The original version of HotStreams™ could not accommodate nomadic users. A user might, for instance, follow an interactive training class in the office using her high-resolution/high bandwidth desktop. She might want to continue watching the interactive presentation on her small-screen/low bandwidth PDA on the bus back home. Finally, she might want to complete the class at home in front of her TV connected to a medium-resolution/high bandwidth set-top box.
Figure 16.11 shows the workflow for the scenario described earlier in which the end-user can carry along her personalized presentation from one location and device to another. The end-user is ordering her interactive training class using her desktop that is connected to a high bandwidth network. The desktop has a powerful processor that can decode MPEG-1 data in real time. Hence, the user can view the multi-frame/SMIL based interface to HotStreams™ in the office. The user may decide to stop the interactive video production when she is ready to leave the office. In the bus on her way home, she can connect to the system again - this time from her PDA. The PDA has lower bandwidths available and has Microsoft Media Player installed. Hence the system will generate a different presentation script. The user can now continue viewing her presentation but the content is delivered in the single-frame/ASX view this time. At home she would pick up the presentation from her TV/set-top box. This time the content could be delivered in a SMIL-based view optimized for TV with content delivered in high-quality MPEG-2, depending on the capabilities of her set-top box.
Figure 16.11: Carry-along Workflow
The first part of this section discussed techniques for handling differences in network and device capabilities and for supporting ubiquity. The remaining part discusses tools needed for offering such functionality in interactive video database applications.
Within the framework discussed in Section 4, content adaptation is the responsibility of the Presentation Script Generation step shown in Figure 16.4. At this point decisions are made regarding the layout (e.g., one-frame vs. multi-frame layout), media format and encoding, and script file format. Ubiquity, as discussed in Section 5.5, is supported by storing the profiling and selection parameters being used as input to the Content Selection step shown in Figure 16.4 in the database for later "pick up." A new script adapted to the current client is generated on the fly every time the end-user "picks up" the stored production.
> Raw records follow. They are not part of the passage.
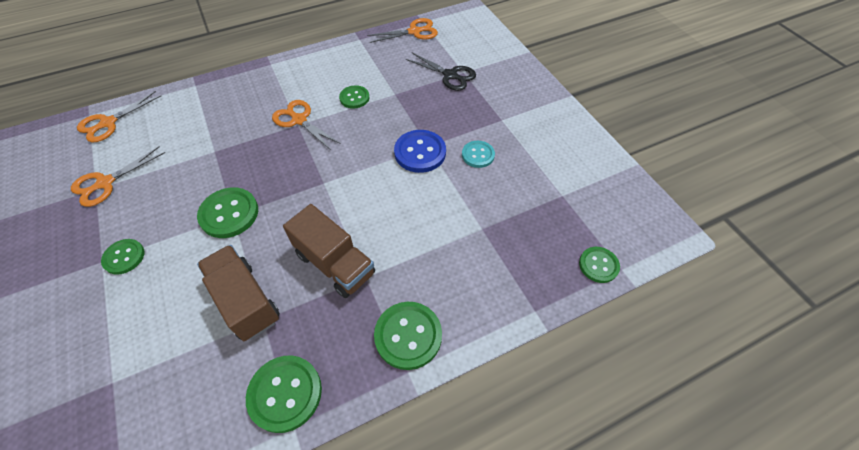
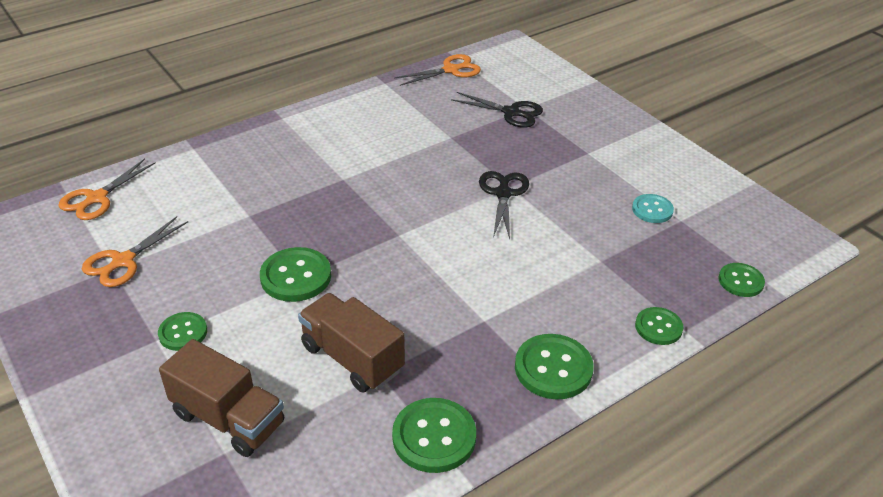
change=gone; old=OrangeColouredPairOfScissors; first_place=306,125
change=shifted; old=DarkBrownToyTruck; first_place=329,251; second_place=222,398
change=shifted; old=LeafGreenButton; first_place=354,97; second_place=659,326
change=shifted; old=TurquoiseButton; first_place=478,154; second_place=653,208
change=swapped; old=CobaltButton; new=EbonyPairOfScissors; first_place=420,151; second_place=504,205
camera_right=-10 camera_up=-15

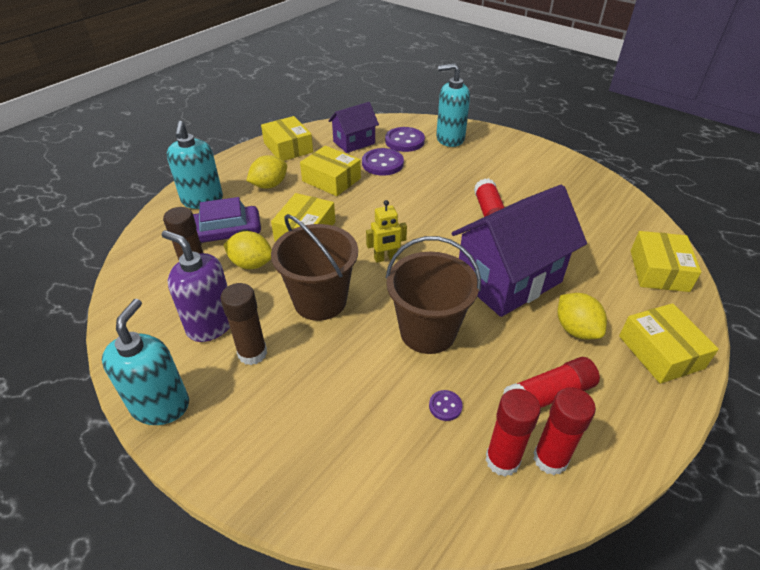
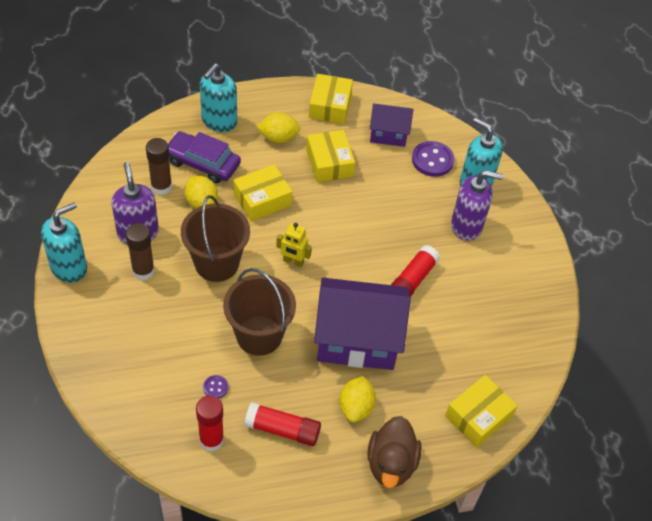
change=gone; old=RoyalPurpleButton; first_place=383,162
change=gone; old=ScarletStickOfGlue; first_place=564,431
change=new; new=RoyalPurpleSoapPump; second_place=477,205
change=swapped; old=GoldenBox; new=DarkBrownDuck; first_place=669,343; second_place=394,452
camera_right=35 camera_up=10

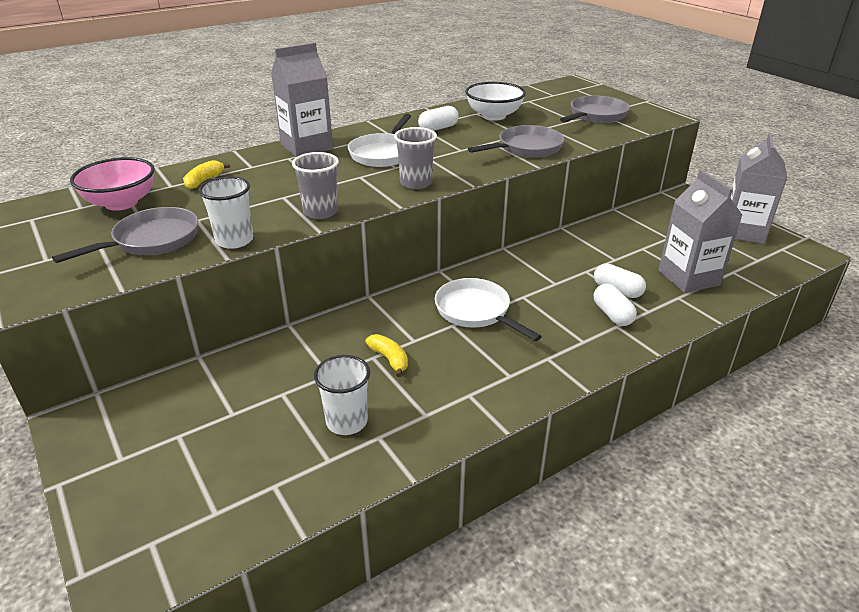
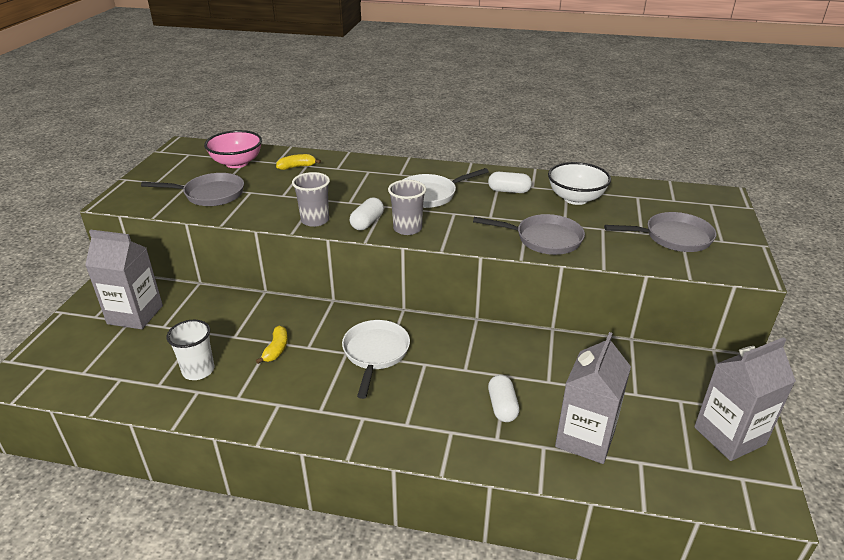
change=gone; old=WhiteTumbler; first_place=226,212
change=shifted; old=GrayJuiceCarton; first_place=302,99; second_place=124,279
change=shifted; old=WhitePillShape; first_place=615,304; second_place=367,213
camera_right=45 camera_up=0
A content assembly tool similar to the one described in Section 4.2.2 that allows the content manager to create multimedia presentations without worrying about network and device capabilities is of large value in serving heterogeneous users. There is, in addition, a need for tools to manage the content stored on the various media servers being used and to extract and manage meta-data describing the characteristics of individual media files. The management tool being used in HotStreams™ contains a Media File panel that the content manager can use to view the content on various media servers. In addition, daemon processes run on each media server to monitor the change in availability of various media files and report changes (such as addition and deletion of media files) to the application server.